*** Begin section ***
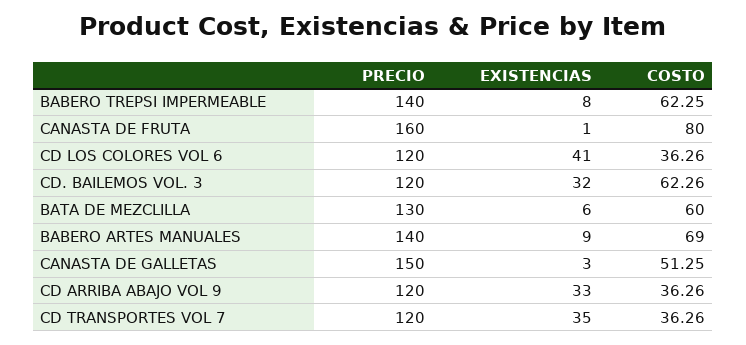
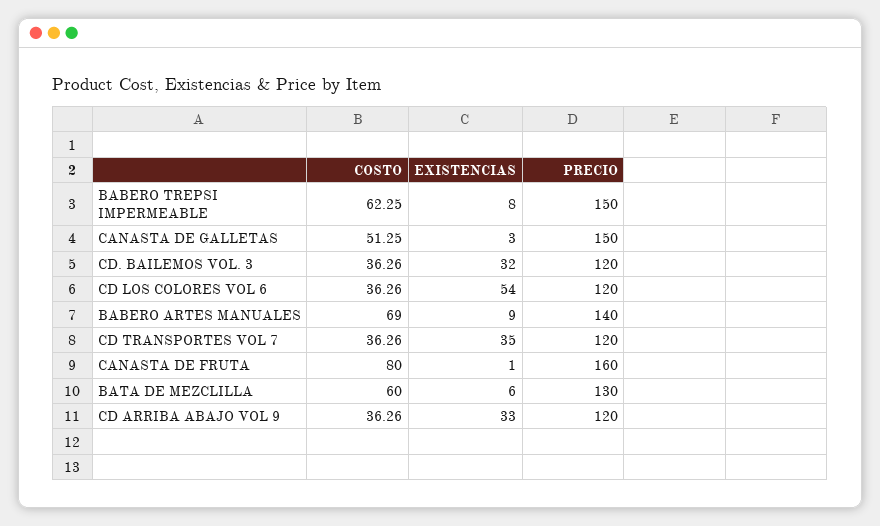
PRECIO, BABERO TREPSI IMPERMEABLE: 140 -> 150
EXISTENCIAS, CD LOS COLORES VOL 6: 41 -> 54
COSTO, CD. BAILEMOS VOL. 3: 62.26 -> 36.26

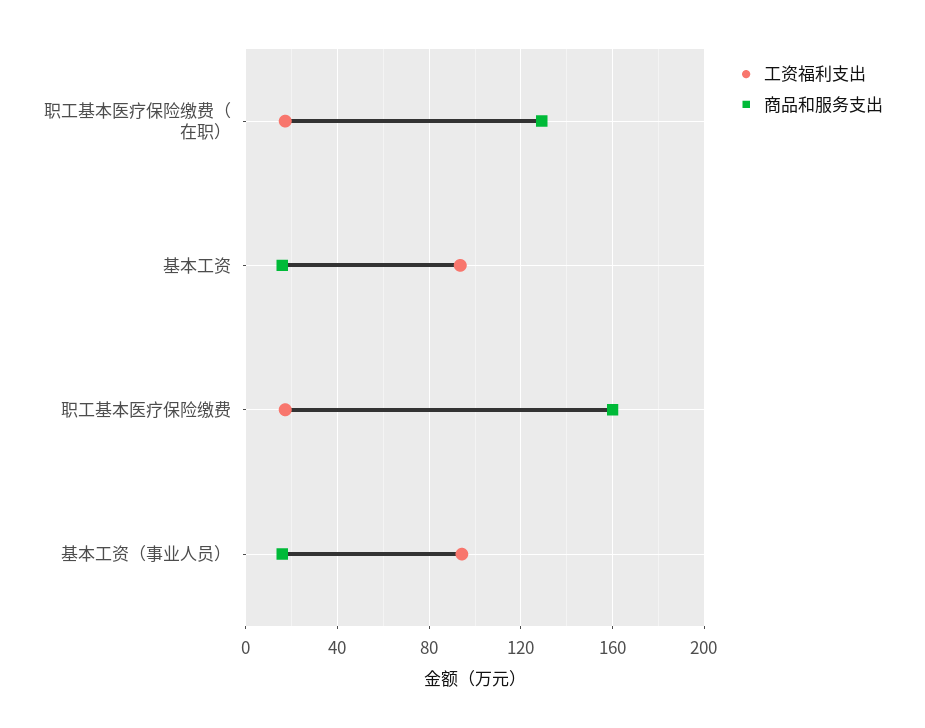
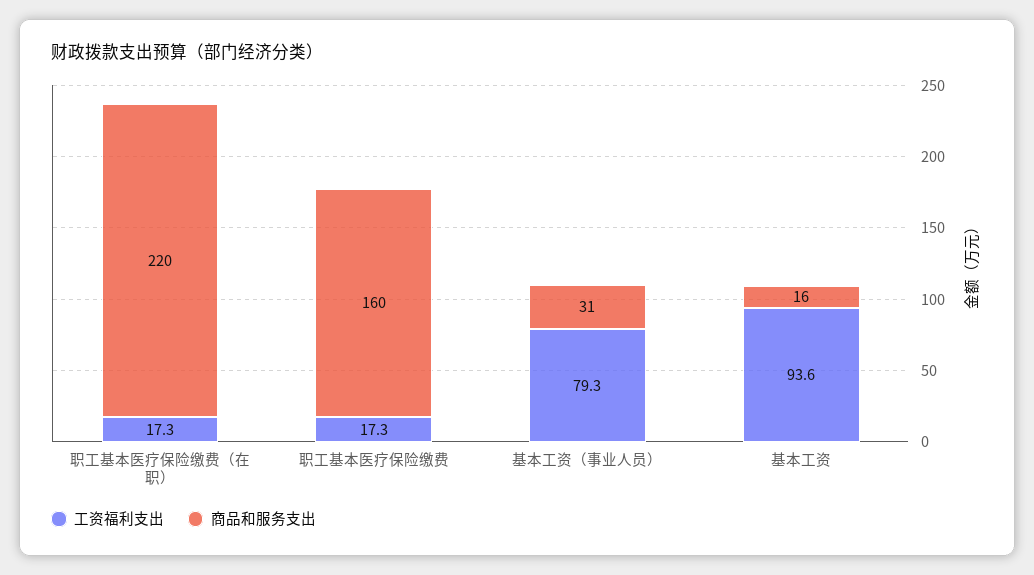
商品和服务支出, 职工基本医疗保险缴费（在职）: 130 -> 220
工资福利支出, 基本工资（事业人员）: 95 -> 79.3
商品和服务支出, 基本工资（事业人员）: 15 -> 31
*** End section ***
In the records above, find the line with "EXISTENCIAS, CD LOS COLORES VOL 6: 41 -> 54" and copy from it through the last line exactly, without the pictures.

### Reply
EXISTENCIAS, CD LOS COLORES VOL 6: 41 -> 54
COSTO, CD. BAILEMOS VOL. 3: 62.26 -> 36.26

商品和服务支出, 职工基本医疗保险缴费（在职）: 130 -> 220
工资福利支出, 基本工资（事业人员）: 95 -> 79.3
商品和服务支出, 基本工资（事业人员）: 15 -> 31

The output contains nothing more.